:: Given passage
As for the racism charge, The Enforcer also responds to this. When the first member of the underground terrorist group is killed – by Harry of course – everyone jumps to the conclusion that a black militant group is responsible – everyone except Harry. Instead of jumping to conclusion, he goes to see the leader of the black militant in question – and finds a man who wants nothing to do with violence, but is rather waiting for the “honkeys to kill each other off” before gaining power. He even makes an agreement with him to help out on the case. And the group responsible is multi-racial, but led by a white former pimp.

The Enforcer is one of the weakest films in the Dirty Harry series. Yes it is entertaining, and decently made by director James Fargo. It also doesn’t overstay its welcome, running a swift 90 minutes. Eastwood is great as always as Harry Callahan, and Tyne Daly is well matched to him, making a convincing partner for Harry. It isn’t nearly as serious as either of the first two films or as challenging, but it is still a decent film.

After making three Dirty Harry movies in six years, it took seven years for Eastwood to return for a fourth time to the role – he even directed 1983s Sudden Impact, the first and only time he directed a Dirty Harry movie. The film returned to the theme of vigilantes this time – but not a cop, but a victim. The film opens with Sondra Locke shooting a man in the testicles, before shooting him in the head. Harry, of course, is assigned the case – but once again runs afoul of his superiors – first, for violating a suspects rights, leading to his dismissal, and second for confronting a mobster at his granddaughters wedding, causing him to have a heart attack. With the mob after him, as well as that murderer now free, the department decides to send Harry to San Paolo, a small town to run background on the ball-less murder victim. And wouldn’t you know it, but Locke has gone there as well. She wants to kill the rest of the people who raped her and her little sister – who has essentially been in a vegetative state for 10 years since the attack. Harry meets Locke without knowing that she is the murderer he’s looking for, and they have a flirtatious relationship. But the bodies keep turning up, and eventually, Harry pieces it all together – and has to save her from the final psycho she wants to kill. But when it comes time for Harry to arrest her – he instead lets her go and places all the blame on that final, now dead, psycho.

Sudden Impact is more in line with the original Dirty Harry, which embraced the idea of the vigilante, than it is with Magnum Force, which rejected it. Locke has more in common with Dirty Harry in the original, who broke the rules only because he felt it necessary, than she does with the cops in Magnum Force, who do not even let the system try and work. The rape of Locke and her sister was covered up by the local Sheriff, because his son was one of the rapists – albeit, the only one who felt any guilt about it, and actually destroyed his own life because of it. Like in the case of Scorpio in the first film, the system had its chance to punish the perpetrators, but didn’t. It is only then, and years later at that, that Locke finally takes the law into her own hands. And Harry feels sympathy for that – and hence lets him go. There is a line he will not cross - as he showed in Magnum Force, but for whatever reason, he does not believe that Locke has crossed that line.

Sudden Impact could have been the equal of at least Magnum Force, if not the original, except for two flaws. The first is that there are too many side trips –the mobsters, the other kid killer, even the robbery that Harry spoils to begin the film, which gives Eastwood his most famous line as Dirty Harry "Go ahead, make my day". This simply serves to make the film run a little too long, but it’s a minor flaw.
::::
:: Exercise data
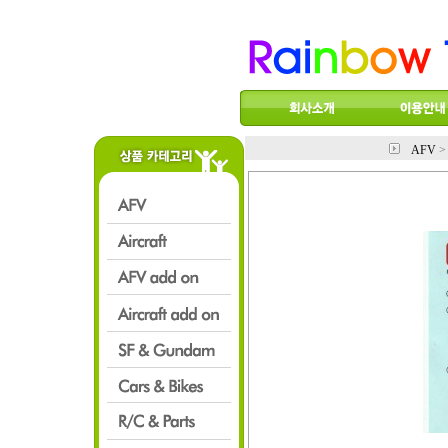
AFV
>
::::
■ Required action
Decide whether each statement agrees with the Dirty Harry review. Answer yes or no for each, and quote the review's words that settle it.
1. Eastwood directed Sudden Impact.
2. The Enforcer runs longer than two hours.
3. The group behind the killings in The Enforcer is led by a black militant.
The material has no connection to the text.

■ Finished exercise
1. Yes: "he even directed 1983s Sudden Impact"
2. No: "running a swift 90 minutes"
3. No: "led by a white former pimp"